Porém, ao fazer os estágios do magistério, Aline foi descobrindo a paixão por trabalhar com crianças que eram ‘consideradas difíceis na aprendizagem’, por conta de alguma deficiência. E, então, o seu caminho profissional, antes recusado na infância, a levou a também encontrar a sua missão de vida: “Na faculdade acabei fazendo pedagogia e não psicologia. E fui me encontrando na Educação Especial ao ver a importância de um trabalho acessível e de recursos adequados no desenvolvimento dessas crianças ‘rotuladas como incapazes de aprender’. Além disso, entender que, às vezes, a desregulação de crianças com deficiência tem a ver com a falta de possibilidade comunicativa e compreensão do próprio sentimento de se expressar para o outro ou de ser compreendido, resultando em choro, bater a cabeça ou se jogar no chão, faz toda a diferença no desenvolvimento dessas crianças”, ressalta a especialista.
Diferença essa que Aline conta em diversos relatos dos atendimentos: “um aluno com pouca comunicação começou a verbalizar, por meio da ecolalia, para pedir músicas à professora, de tanto que trabalhamos a musicalidade na SRM, como uma vez que ele começou a cantar um trecho de uma canção e eu peguei a caixa de instrumentos e ele ficou muito feliz por eu ter entendido o que estava cantando. E assim ele continuou os demais trechos da música”, comemora.

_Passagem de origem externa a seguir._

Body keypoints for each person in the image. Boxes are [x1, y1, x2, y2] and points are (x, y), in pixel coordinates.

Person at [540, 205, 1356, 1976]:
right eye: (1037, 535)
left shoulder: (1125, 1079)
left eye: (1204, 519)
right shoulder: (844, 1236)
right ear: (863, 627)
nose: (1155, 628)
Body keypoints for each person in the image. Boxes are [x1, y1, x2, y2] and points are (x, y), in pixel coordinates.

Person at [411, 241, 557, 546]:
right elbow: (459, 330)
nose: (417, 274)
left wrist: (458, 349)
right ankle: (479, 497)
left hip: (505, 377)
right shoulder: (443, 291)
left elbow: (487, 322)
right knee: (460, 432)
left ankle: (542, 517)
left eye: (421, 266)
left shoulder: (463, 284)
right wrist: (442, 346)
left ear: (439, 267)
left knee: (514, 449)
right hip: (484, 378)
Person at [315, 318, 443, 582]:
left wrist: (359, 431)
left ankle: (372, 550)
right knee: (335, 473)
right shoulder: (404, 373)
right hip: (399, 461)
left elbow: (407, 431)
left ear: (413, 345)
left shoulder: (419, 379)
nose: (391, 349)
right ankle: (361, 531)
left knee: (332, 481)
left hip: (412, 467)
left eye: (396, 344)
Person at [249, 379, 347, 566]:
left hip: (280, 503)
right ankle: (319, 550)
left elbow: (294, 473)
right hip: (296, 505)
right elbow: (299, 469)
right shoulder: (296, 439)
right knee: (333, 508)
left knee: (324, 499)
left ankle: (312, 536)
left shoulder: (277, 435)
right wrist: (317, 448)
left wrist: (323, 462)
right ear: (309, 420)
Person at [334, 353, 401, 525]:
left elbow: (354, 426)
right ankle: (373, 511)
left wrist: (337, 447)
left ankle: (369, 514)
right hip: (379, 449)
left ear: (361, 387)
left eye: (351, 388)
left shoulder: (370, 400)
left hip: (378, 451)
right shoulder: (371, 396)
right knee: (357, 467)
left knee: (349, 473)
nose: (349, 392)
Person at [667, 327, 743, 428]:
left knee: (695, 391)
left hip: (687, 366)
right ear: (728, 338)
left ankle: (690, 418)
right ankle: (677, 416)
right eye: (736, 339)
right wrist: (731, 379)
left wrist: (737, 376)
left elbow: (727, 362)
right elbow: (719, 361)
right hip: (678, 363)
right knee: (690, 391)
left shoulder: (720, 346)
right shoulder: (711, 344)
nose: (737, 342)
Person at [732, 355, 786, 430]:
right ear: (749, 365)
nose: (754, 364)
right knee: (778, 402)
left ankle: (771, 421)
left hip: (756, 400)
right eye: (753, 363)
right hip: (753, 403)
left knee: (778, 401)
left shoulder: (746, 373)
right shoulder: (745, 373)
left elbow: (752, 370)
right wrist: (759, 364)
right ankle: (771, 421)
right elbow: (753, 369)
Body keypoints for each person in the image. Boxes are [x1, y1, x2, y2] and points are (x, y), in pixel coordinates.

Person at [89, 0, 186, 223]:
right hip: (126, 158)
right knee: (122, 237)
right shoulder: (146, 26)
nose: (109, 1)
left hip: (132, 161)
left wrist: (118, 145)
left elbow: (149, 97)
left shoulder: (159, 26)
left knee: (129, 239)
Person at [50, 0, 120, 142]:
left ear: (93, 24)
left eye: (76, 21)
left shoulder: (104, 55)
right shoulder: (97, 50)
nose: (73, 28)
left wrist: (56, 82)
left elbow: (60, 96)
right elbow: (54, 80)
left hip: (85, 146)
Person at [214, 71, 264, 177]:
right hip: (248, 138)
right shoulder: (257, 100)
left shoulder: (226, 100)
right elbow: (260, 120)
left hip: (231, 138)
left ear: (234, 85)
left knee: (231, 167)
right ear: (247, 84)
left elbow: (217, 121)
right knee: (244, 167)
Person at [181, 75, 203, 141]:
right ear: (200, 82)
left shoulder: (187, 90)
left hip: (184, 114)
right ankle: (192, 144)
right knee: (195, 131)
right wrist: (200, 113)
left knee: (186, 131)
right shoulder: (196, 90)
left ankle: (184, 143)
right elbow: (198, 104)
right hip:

A professora conta também o caso de outra aluna bem pouco verbal e que se esforçava muito para cantar ‘parabéns pra você’. “No dia do seu aniversário, ela mostrou o calendário dos aniversariantes – mostrando que era o seu dia – e pediu para cantar o ‘parabéns pra você’ e ela cantou junto, sendo que antes ela não falava nada. Nos primeiros momentos, ela sentia vergonha quando a voz dela saía, assustava com ela mesma, mas agora começou a se sentir orgulhosa de sua voz!”, emociona-se Aline.
Aos professores e educadores, a especialista deixa a seguinte mensagem: “Parceria e estudo são fundamentais e devemos sempre lembrar que quem atua na educação é um eterno estudante. Na Educação Especial, estudar se torna ainda mais fundamental, porque a todo momento surge uma nova síndrome e também novos recursos de CAA e tecnologia assistiva. Além disso, é necessário que os profissionais que lidam com alunos com deficiência conheçam o universo de cada aluno para possibilitar uma diversidade maior de estratégias que possibilitem mais repertório a esses alunos. E nunca esqueçam que essa jornada precisa ter altas doses de leveza e muita diversão – ingredientes fundamentais para que essas crianças consigam se desenvolver e, quando se tornarem adultas, possam ocupar seus espaços na sociedade”.